● **Verilen Metin**
--------------------

YORUMCU’LAR’LA HASBİHÂL!... (2) 
Pek değerli kardeşim Mehmet Kacar, öncelikle belirtmeliyim ki, merhûm ve mağfûrun Leyh Beyağabeyimizin (Kemal Kacaar)ın soyadları, “Kacar”dır. 
“Kemal Kacar, Kacarlar Hanedanı’na mensûp ise demek ki Alevî’dir. O zaman cemaatiniz niçin Alevîler’den nefret ediyor?” tarzındaki faraziyenizi anlamakta ciddî güçlük çektim. İslâm Tarihi ve İslâm ülkeleri tarihi hakkında zerre kadar bilginiz olsaydı, günümüzde, İran İslâm Cumhuriyeti coğrafyasında bulunan, Isfahan, Şiraz ve Tebriz gibi nîce şehir’ler, Ehl-i Sünnet âlimlerinin beşiğiydi. Sâsânî’ler’den beridir, İran’ın, Şiî, Förs ekalliyetinin hâkimiyyeti altında olduğunu mu zannediyorsunuz? “En azından, soyadını taşıdığınız, soyadı benzerliğiniz olan o büyük zât’a haksızlık ettiğinizin farkında mısınız?”
Bizim, Allah’ın Resûlü’nün ve ashabı’nın yolundan ayrılanların hepsine karşı olduğumuz, tüm Ehl-i Sünnet dışı hareketlere karşı olduğumuz, cümle âlemin ma’lumudur. Bu hususta Allah’ın emrine, Resûlüllâh’ın sünnetine ve Sahib-i Zaman Mürşid-i Kâmil ve Mükemmil, Müceddid ve Medâr Mürşid, Süleyman Hilmi Silistrevî Efendi Hazretleri’nin (Kuddise Sirruhû)’un, tüm İmam-ı Rabbânî Evladına bir ta’limat olarak verdiği, “Ey İslâm Toplumu! Biz, (Ben ve bütün İmam-ı Rabbânî Evlâdı) hayatta olduğumuz müddetçe, ashab-ı Resûlüllâh’a kim tazib edebilir, ashab-ı Resûlüllâh’a kim iftira edebilir?” bu vasiyeti yerine getirmek için, Ehl-i Sünnet dışı bütün cereyan’larla mücadele ederiz.

--------------------

Bir veri kümesindeki satırlar
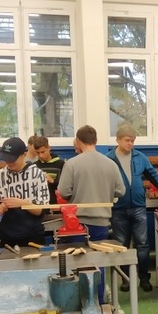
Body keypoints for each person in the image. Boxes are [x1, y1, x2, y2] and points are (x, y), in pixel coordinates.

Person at [57, 125, 126, 302]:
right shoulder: (111, 164)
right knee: (98, 264)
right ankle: (99, 303)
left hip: (77, 224)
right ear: (95, 140)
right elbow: (121, 191)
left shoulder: (72, 164)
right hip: (102, 222)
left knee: (78, 265)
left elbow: (63, 191)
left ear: (78, 141)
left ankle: (79, 304)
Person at [107, 125, 158, 292]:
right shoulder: (109, 159)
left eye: (133, 141)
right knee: (122, 245)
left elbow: (153, 175)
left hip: (139, 207)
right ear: (118, 140)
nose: (130, 144)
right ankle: (125, 279)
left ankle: (144, 278)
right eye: (127, 140)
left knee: (143, 244)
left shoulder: (140, 157)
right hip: (118, 209)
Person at [0, 137, 50, 248]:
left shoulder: (37, 174)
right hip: (7, 235)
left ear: (24, 154)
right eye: (6, 159)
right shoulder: (0, 175)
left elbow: (42, 210)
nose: (9, 163)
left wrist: (22, 203)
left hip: (33, 235)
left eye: (12, 159)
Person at [32, 135, 65, 205]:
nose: (40, 155)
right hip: (39, 204)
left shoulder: (61, 164)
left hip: (55, 204)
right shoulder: (34, 166)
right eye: (38, 153)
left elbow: (65, 186)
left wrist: (52, 181)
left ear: (49, 148)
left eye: (43, 152)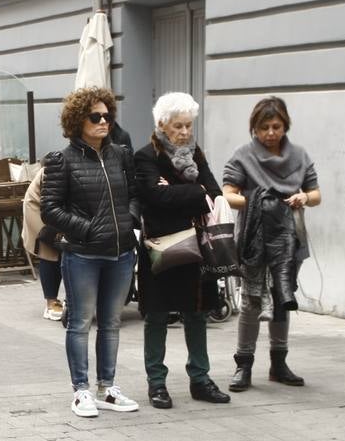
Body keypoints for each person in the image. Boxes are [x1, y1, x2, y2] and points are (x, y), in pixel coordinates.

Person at [39, 86, 141, 418]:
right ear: (77, 120)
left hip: (122, 251)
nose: (103, 121)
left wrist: (131, 222)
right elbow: (50, 210)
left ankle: (107, 388)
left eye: (107, 116)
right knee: (80, 322)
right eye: (95, 116)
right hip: (82, 254)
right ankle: (81, 390)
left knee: (110, 322)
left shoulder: (122, 155)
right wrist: (86, 229)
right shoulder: (61, 160)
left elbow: (135, 194)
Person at [134, 92, 229, 409]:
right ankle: (156, 383)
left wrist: (183, 192)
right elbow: (153, 198)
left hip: (197, 248)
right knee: (157, 315)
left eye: (189, 126)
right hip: (161, 246)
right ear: (163, 124)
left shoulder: (195, 153)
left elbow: (213, 191)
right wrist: (195, 192)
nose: (186, 132)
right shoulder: (146, 156)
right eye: (179, 126)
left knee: (197, 313)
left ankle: (200, 380)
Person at [221, 96, 321, 392]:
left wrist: (303, 197)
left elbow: (316, 194)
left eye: (276, 126)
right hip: (254, 238)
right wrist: (258, 201)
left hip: (290, 238)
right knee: (251, 302)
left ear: (285, 125)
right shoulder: (243, 156)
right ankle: (244, 365)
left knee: (282, 298)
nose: (270, 133)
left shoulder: (299, 156)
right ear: (254, 128)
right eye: (263, 127)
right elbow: (228, 194)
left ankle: (279, 363)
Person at [22, 167, 64, 321]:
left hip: (60, 211)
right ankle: (51, 303)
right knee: (50, 252)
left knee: (63, 253)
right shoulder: (56, 169)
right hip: (39, 209)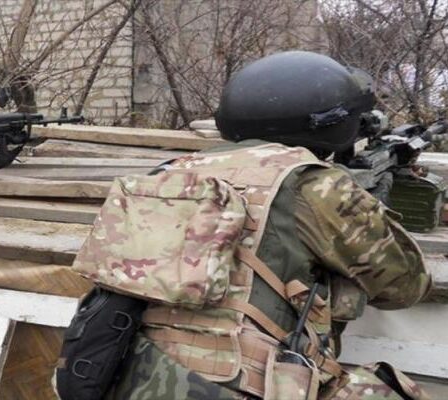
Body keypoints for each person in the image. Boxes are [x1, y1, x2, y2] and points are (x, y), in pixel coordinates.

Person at [72, 51, 432, 400]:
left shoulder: (171, 173)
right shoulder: (316, 187)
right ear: (332, 123)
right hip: (244, 384)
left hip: (136, 376)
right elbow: (404, 287)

--------------------

● **Yapılacak İş**
Verilen metni baştan sona, tek harfini bile değiştirmeden kopyalayın. Satırların bu işte hiçbir rolü yoktur.

● **Cevap Alanı**
YORUMCU’LAR’LA HASBİHÂL!... (2) 
Pek değerli kardeşim Mehmet Kacar, öncelikle belirtmeliyim ki, merhûm ve mağfûrun Leyh Beyağabeyimizin (Kemal Kacaar)ın soyadları, “Kacar”dır. 
“Kemal Kacar, Kacarlar Hanedanı’na mensûp ise demek ki Alevî’dir. O zaman cemaatiniz niçin Alevîler’den nefret ediyor?” tarzındaki faraziyenizi anlamakta ciddî güçlük çektim. İslâm Tarihi ve İslâm ülkeleri tarihi hakkında zerre kadar bilginiz olsaydı, günümüzde, İran İslâm Cumhuriyeti coğrafyasında bulunan, Isfahan, Şiraz ve Tebriz gibi nîce şehir’ler, Ehl-i Sünnet âlimlerinin beşiğiydi. Sâsânî’ler’den beridir, İran’ın, Şiî, Förs ekalliyetinin hâkimiyyeti altında olduğunu mu zannediyorsunuz? “En azından, soyadını taşıdığınız, soyadı benzerliğiniz olan o büyük zât’a haksızlık ettiğinizin farkında mısınız?”
Bizim, Allah’ın Resûlü’nün ve ashabı’nın yolundan ayrılanların hepsine karşı olduğumuz, tüm Ehl-i Sünnet dışı hareketlere karşı olduğumuz, cümle âlemin ma’lumudur. Bu hususta Allah’ın emrine, Resûlüllâh’ın sünnetine ve Sahib-i Zaman Mürşid-i Kâmil ve Mükemmil, Müceddid ve Medâr Mürşid, Süleyman Hilmi Silistrevî Efendi Hazretleri’nin (Kuddise Sirruhû)’un, tüm İmam-ı Rabbânî Evladına bir ta’limat olarak verdiği, “Ey İslâm Toplumu! Biz, (Ben ve bütün İmam-ı Rabbânî Evlâdı) hayatta olduğumuz müddetçe, ashab-ı Resûlüllâh’a kim tazib edebilir, ashab-ı Resûlüllâh’a kim iftira edebilir?” bu vasiyeti yerine getirmek için, Ehl-i Sünnet dışı bütün cereyan’larla mücadele ederiz.